- [Saved data entries]:
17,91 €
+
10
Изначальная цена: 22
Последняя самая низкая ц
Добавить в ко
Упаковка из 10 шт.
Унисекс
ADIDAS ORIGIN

- [Task to complete]:
Please copy out the data above exactly.

- [Task response]:
17,91 €
+
10
Изначальная цена: 22
Последняя самая низкая ц
Добавить в ко
Упаковка из 10 шт.
Унисекс
ADIDAS ORIGIN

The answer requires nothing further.